Action item:
Whenever a line in the data holds the string "linejoin", copy that line.

Collected data:
····················

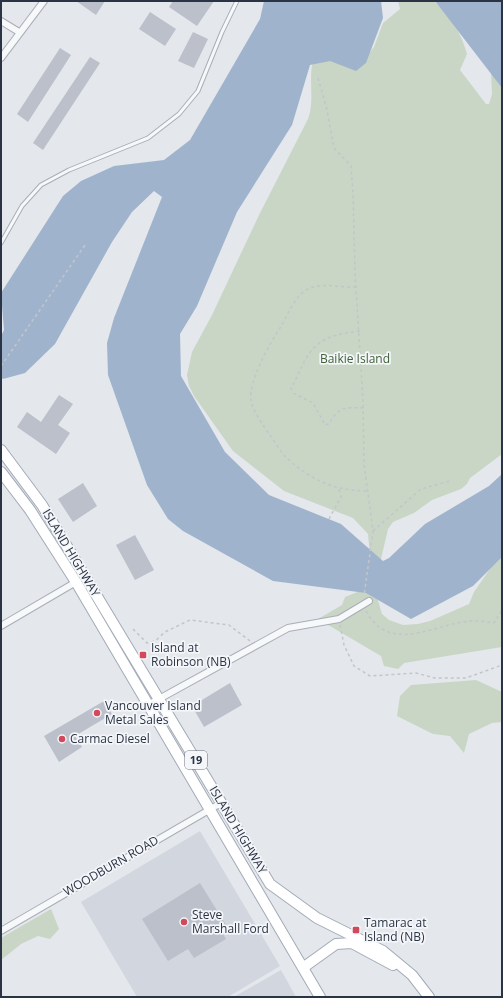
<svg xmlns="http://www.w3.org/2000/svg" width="503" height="998" font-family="'Open Sans',sans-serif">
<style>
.built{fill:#d2d6de}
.green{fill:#c9d6c5}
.water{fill:#9fb4cc}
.building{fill:#bbc0ca}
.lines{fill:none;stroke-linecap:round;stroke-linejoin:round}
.service-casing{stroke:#a9aeb7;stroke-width:5}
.minor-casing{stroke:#a9aeb7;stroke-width:8}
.primary-casing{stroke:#a3abb8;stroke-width:12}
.path{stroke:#c2c5cb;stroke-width:1.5;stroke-dasharray:3 3;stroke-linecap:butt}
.service{stroke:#f7f8fa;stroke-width:3}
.minor{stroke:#f7f8fa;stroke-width:6}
.primary{stroke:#fff;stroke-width:10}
.poi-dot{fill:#d1495b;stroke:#f4f6f9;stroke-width:1.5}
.labels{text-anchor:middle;stroke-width:3.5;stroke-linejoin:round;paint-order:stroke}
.shield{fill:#f4f6f9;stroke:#676e7b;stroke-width:1}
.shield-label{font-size:11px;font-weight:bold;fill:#2b3445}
.park-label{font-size:12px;fill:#3f6138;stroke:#f4f6f9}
.street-label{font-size:12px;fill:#2b3445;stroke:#f4f6f9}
.poi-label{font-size:12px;fill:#2b3445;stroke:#f4f6f9;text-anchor:start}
</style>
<rect width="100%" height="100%" fill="#e4e7ec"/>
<g class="built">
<path d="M200,831L280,966L228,997H137L81,902Z"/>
<path d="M281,970L296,997H234Z"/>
</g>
<g class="green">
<path d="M398,1H434C451,15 461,33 467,54L460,70L486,104H489L492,94L491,72L502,81V454L470,478L467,484L461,489L432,500L414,513L393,522L388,529L381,559L370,556L368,534L353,518L284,491L233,451L194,396L189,386L187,375L192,352L212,315L259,215L308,119C315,100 308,80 313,61L365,58L374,47L383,23L400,9Z"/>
<path d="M502,557V647L404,663L398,669L384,666L381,656L318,619L342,605L345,597L360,591L376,594L382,614L389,620L403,625L418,624L430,621L469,604L474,592L492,566Z"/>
<path d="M476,680L502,692V722L492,723L469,734L464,753L450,736L433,734L397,716L400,696L411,685Z"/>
<path d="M51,909L59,929L50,939L38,936L21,944L1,960V938Z"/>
</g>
<g class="water">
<path d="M264,1H381L383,18L366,63L356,71L330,61L310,65L292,125L237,212L197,306L180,334L181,376L225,452L269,495L341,524L383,561L389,558L425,524L489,486L502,474V557L473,586L411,619L366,593L273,581L183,531L168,519L147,485L108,375L107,343L114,318L162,197L154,191L132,212L112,242L55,344L25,373L3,379L1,377V336L4,330L1,293L63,196L81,181L114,166L164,160L190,140L260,19Z"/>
<path d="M435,1H502V88Z"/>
</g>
<g class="building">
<path d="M76,1H105L96,15Z"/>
<path d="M173,1H214L197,26L169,7Z"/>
<path d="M150,12L176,29L165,46L139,29Z"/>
<path d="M193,32L208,39L194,68L178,61Z"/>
<path d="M60,48L71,55L28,122L17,114Z"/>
<path d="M90,57L100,63L43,150L33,143Z"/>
<path d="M59,395L73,404L58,425L70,433L56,454L17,427L27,412L41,422Z"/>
<path d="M83,483L97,506L73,522L58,499Z"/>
<path d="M135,535L154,570L135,580L116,545Z"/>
<path d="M230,683L242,705L204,727L192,706Z"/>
<path d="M104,701L112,714L75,736L82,747L59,762L44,736Z"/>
<path d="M200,883L226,925L220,929L226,939L194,958L188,949L168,961L142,919Z"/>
</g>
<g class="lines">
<defs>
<path id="service" d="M1,243L22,206L41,185L69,170L148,138L179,114L198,91L222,32L237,1"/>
<g id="minor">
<path d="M1,21L19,32"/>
<path d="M1,58L44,1"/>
<path d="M1,626L76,582"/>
<path d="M148,705L288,628L339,619L369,601"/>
<path d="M1,931L221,803"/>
</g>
<g id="primary">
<path d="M1,450L42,505L270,884L317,918L383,951L412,975L429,997"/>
<path d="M1,472L30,510L76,582L320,997"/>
<path d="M304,967L336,944L352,943L393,965"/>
</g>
</defs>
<use href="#service" class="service-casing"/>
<use href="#minor" class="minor-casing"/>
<use href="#primary" class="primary-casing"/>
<g class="path">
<path d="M318,78L327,110L334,148L351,166L353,192L355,272L363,401L364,464L373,531L364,596"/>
<path d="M356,287C341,288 323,282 308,289C294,296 288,315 280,328C270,343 248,382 251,400C252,410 264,427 270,435C275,442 281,453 288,459C312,481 336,491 368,491"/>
<path d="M360,331C336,334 318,337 305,360C300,369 297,378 291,388L293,393L313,403L325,425L329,424C338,407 345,407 363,408"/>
<path d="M1,366L85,245"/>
<path d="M329,519L341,497L339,489"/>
<path d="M373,531L421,489L450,481"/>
<path d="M366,611C390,655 434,624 470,621C478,620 486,622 494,623L502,610"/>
<path d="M340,625L344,645L354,666L370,676L416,673L435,678H466L502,665"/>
<path d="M133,629L147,643L155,641L165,632L190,620L229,625L250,641"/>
</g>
<use href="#service" class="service"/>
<use href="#minor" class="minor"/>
<use href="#primary" class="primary"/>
</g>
<g class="poi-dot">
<rect x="139" y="651" width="8" height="8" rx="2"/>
<circle cx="97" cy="713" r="4"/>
<circle cx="62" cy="739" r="4"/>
<circle cx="184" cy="922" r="4"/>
<rect x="352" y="926" width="8" height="8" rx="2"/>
</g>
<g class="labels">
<rect class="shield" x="185" y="751" width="22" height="18" rx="3"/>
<g class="shield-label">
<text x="196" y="764">19</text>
</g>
<g class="park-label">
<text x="355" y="363">Baikie Island</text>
</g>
<g class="street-label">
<text transform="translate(71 553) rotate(59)" y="4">ISLAND HIGHWAY</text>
<text transform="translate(238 830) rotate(59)" y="4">ISLAND HIGHWAY</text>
<text transform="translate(111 866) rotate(-30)" y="4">WOODBURN ROAD</text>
</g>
<g class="poi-label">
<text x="151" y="652">Island at<tspan x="151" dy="14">Robinson (NB)</tspan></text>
<text x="105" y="710">Vancouver Island<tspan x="105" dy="14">Metal Sales</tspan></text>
<text x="70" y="743">Carmac Diesel</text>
<text x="192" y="919">Steve<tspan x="192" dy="14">Marshall Ford</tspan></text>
<text x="364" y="927">Tamarac at<tspan x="364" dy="14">Island (NB)</tspan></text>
</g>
</g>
<rect width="503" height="998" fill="none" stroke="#2b3445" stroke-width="4"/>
</svg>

····················

The answer:
.lines{fill:none;stroke-linecap:round;stroke-linejoin:round}
.labels{text-anchor:middle;stroke-width:3.5;stroke-linejoin:round;paint-order:stroke}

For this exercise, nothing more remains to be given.